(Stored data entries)
◇ ◇ ◇

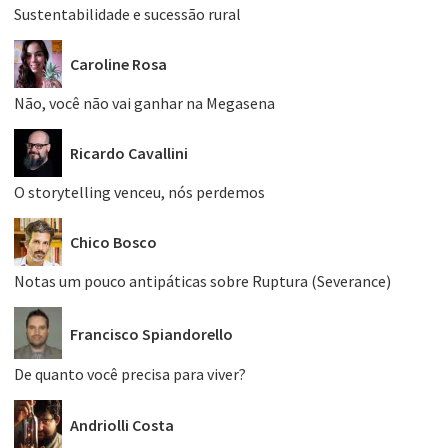
Sustentabilidade e sucessão rural
Caroline Rosa
Não, você não vai ganhar na Megasena
Ricardo Cavallini
O storytelling venceu, nós perdemos
Chico Bosco
Notas um pouco antipáticas sobre Ruptura (Severance)
Francisco Spiandorello
De quanto você precisa para viver?
Andriolli Costa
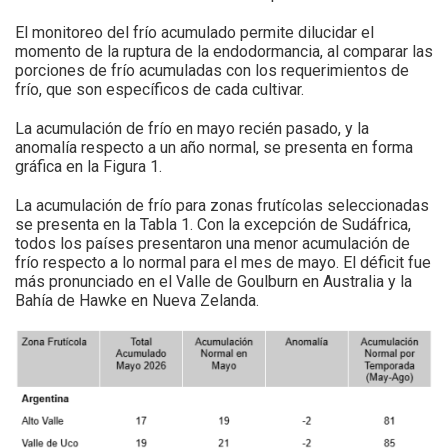
El monitoreo del frío acumulado permite dilucidar el
momento de la ruptura de la endodormancia, al comparar las
porciones de frío acumuladas con los requerimientos de
frío, que son específicos de cada cultivar.
La acumulación de frío en mayo recién pasado, y la
anomalía respecto a un año normal, se presenta en forma
gráfica en la Figura 1.
La acumulación de frío para zonas frutícolas seleccionadas
se presenta en la Tabla 1. Con la excepción de Sudáfrica,
todos los países presentaron una menor acumulación de
frío respecto a lo normal para el mes de mayo. El déficit fue
más pronunciado en el Valle de Goulburn en Australia y la
Bahía de Hawke en Nueva Zelanda.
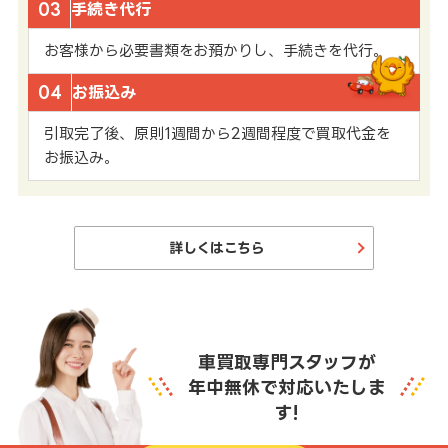
03
手続き代行
お客様から必要書類をお預かりし、手続きを代行。
04
お振込み
引取完了後、原則1週間から2週間程度で買取代金を
お振込み。
詳しくはこちら
車買取専門スタッフが
年中無休で対応いたしま
す!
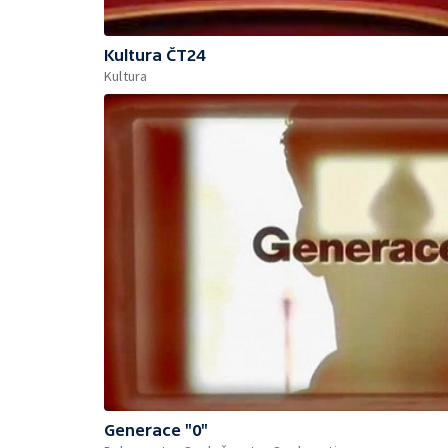
Kultura ČT24
Kultura
Generace "0"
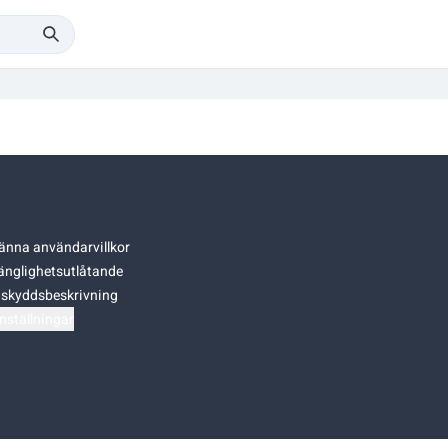
änna användarvillkor
gänglighetsutlåtande
skyddsbeskrivning
nställningar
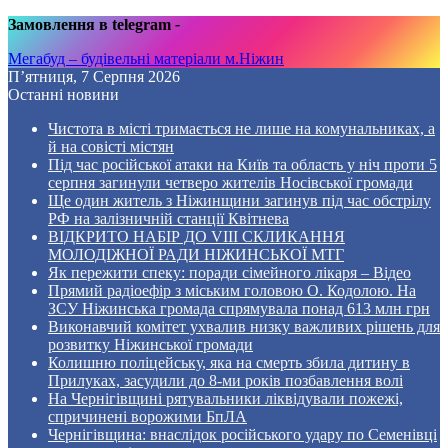
Замовлення в telegram
-
Мегабуд – будівельні матеріали м.Ніжин
П’ятниця, 7 Серпня 2026
Останні новини
Чистота в місті тримається не лише на комунальниках, а
й на совісті містян
Під час російської атаки на Київ та область у ніч проти 5
серпня загинули четверо жителів Носівської громади
Ще один житель з Ніжинщини загинув під час обстрілу
РФ на залізничній станції Квітнева
ВІДКРИТО НАБІР ДО VIII СКЛИКАННЯ
МОЛОДІЖНОЇ РАДИ НІЖИНСЬКОЇ МТГ
Як пережити спеку: поради сімейного лікаря – Відео
Прямий радіоефір з міським головою О. Кодолою. На
ЗСУ Ніжинська громада спрямувала понад 613 млн грн
Виконавчий комітет ухвалив низку важливих рішень для
розвитку Ніжинської громади
Колишню поліцейську, яка на смерть збила дитину в
Прилуках, засудили до 8-ми років позбавлення волі
На Чернігівщині рятувальники ліквідували пожежі,
спричинені ворожими БпЛА
Чернігівщина: внаслідок російського удару по Семенівці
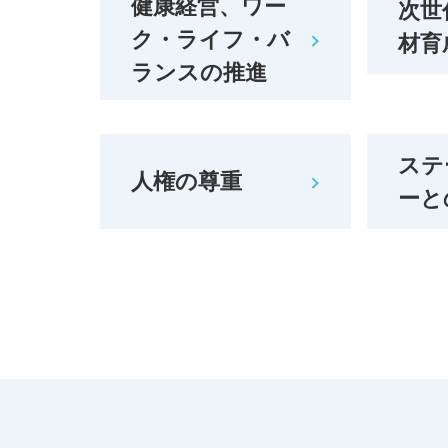
健康経営、ワー
次世
ク・ライフ・バ
材育
ランスの推進
ステ
人権の尊重
ーと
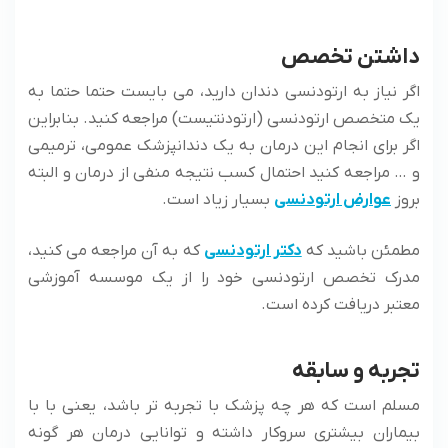
داشتن تخصص
اگر نیاز به ارتودنسی دندان دارید، می بایست حتما حتما به
یک متخصص ارتودنسی (ارتودنتیست) مراجعه کنید. بنابراین
اگر برای انجام این درمان به یک دندانپزشک عمومی، ترمیمی
و … مراجعه کنید احتمال کسب نتیجه منفی از درمان و البته
بروز
عوارض ارتودنسی
بسیار زیاد است.
مطمئن باشید که
دکتر ارتودنسی
که به آن مراجعه می کنید،
مدرک تخصص ارتودنسی خود را از یک موسسه آموزشی
معتبر دریافت کرده است.
تجربه و سابقه
مسلم است که هر چه پزشک با تجربه تر باشد، یعنی با با
بیماران بیشتری سروکار داشته و توانایی درمان هر گونه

◇ ◇ ◇

#### WRITTEN TASK
Your answer must be an exact copy of the lines from the start of the entries through the line with "todos los países", with no pictures.

#### RESULT OF THIS TASK
Sustentabilidade e sucessão rural
Caroline Rosa
Não, você não vai ganhar na Megasena
Ricardo Cavallini
O storytelling venceu, nós perdemos
Chico Bosco
Notas um pouco antipáticas sobre Ruptura (Severance)
Francisco Spiandorello
De quanto você precisa para viver?
Andriolli Costa
El monitoreo del frío acumulado permite dilucidar el
momento de la ruptura de la endodormancia, al comparar las
porciones de frío acumuladas con los requerimientos de
frío, que son específicos de cada cultivar.
La acumulación de frío en mayo recién pasado, y la
anomalía respecto a un año normal, se presenta en forma
gráfica en la Figura 1.
La acumulación de frío para zonas frutícolas seleccionadas
se presenta en la Tabla 1. Con la excepción de Sudáfrica,
todos los países presentaron una menor acumulación de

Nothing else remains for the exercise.